Unless you didn't explain yourself very well, you can't make a home made wifi card. 

Well maybe if you made some sort of controller from your lan port to a microwave ham radio or a hacked cordless phone transmitter tuned to the wifi band with a eeprom and the ability to code complex wifi routines and protocols, but yeah, you can't. lol


----------



## cl0udedth0ught

I'm just curious, why do you want to make a homemade one? There are tons of wireless cards out there. If you watch online, sometimes you can find them for around 10-20 bucks. So why go through the trouble?


----------



## Tyree

If it is possible it would likely be more expensive to acquire the parts than you can purchase one for.


----------



## hhnq04

Tyree said:


> If it is possible it would likely be more expensive to acquire the parts than you can purchase one for.


This.

It will also take a rather extensive knowledge of computer hardware knowledge and protocols...it would make for a fun senior design / capstone project for an undergrad engineer though.


----------



## KD5EEJ350

hhnq04 said:


> This.
> 
> It will also take a rather extensive knowledge of computer hardware knowledge and protocols...it would make for a fun senior design / capstone project for an undergrad engineer though.
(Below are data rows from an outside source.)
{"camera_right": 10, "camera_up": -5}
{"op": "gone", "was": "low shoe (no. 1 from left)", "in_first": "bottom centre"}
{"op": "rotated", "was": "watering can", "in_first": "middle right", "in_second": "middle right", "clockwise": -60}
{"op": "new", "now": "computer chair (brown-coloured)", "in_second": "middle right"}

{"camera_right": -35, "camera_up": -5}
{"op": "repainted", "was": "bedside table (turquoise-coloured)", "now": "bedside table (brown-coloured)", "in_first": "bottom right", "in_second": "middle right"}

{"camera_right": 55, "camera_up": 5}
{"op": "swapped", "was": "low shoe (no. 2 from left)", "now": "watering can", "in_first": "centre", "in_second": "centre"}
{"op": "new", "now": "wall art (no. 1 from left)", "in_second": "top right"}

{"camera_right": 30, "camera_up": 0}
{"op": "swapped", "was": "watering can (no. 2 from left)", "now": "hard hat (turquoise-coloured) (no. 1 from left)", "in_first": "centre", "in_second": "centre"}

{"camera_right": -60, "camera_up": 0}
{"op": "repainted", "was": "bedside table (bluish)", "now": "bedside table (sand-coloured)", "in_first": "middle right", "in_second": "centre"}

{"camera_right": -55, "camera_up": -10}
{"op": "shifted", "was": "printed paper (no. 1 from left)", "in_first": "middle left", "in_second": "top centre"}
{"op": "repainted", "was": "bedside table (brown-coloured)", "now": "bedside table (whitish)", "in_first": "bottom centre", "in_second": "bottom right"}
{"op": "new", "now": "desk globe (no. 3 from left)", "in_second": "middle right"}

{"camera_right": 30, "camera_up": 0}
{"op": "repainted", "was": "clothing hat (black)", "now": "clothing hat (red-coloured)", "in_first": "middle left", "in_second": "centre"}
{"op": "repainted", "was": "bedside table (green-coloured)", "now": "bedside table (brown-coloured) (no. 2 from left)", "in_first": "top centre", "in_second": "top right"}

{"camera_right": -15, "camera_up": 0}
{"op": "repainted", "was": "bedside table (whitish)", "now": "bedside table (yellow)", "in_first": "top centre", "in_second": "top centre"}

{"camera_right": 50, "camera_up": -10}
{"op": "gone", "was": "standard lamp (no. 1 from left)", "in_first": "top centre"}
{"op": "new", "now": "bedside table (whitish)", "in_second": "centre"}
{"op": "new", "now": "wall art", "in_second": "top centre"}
Building an ELF/ULF/VLF/LF/HF from design to limited functionality alone takes months if you KNOW what you are doing, microwave+wlan functionality would take closer to a year/s with a whole group of radio enthusiasts lol. I still have my first 2 Meter radio I built with my dad from a kit starting from no knowledge, took around 2 weeks working when he has time to spare, I would love to know where OP ever got the idea of a homebrew wireless nic or if he misspoke and meant something completely different.


----------



## Tyree

hhnq04 said:


> This.
> 
> It will also take a rather extensive knowledge of computer hardware knowledge and protocols...it would make for a fun senior design / capstone project for an undergrad engineer though.


And that ^ :smile:


----------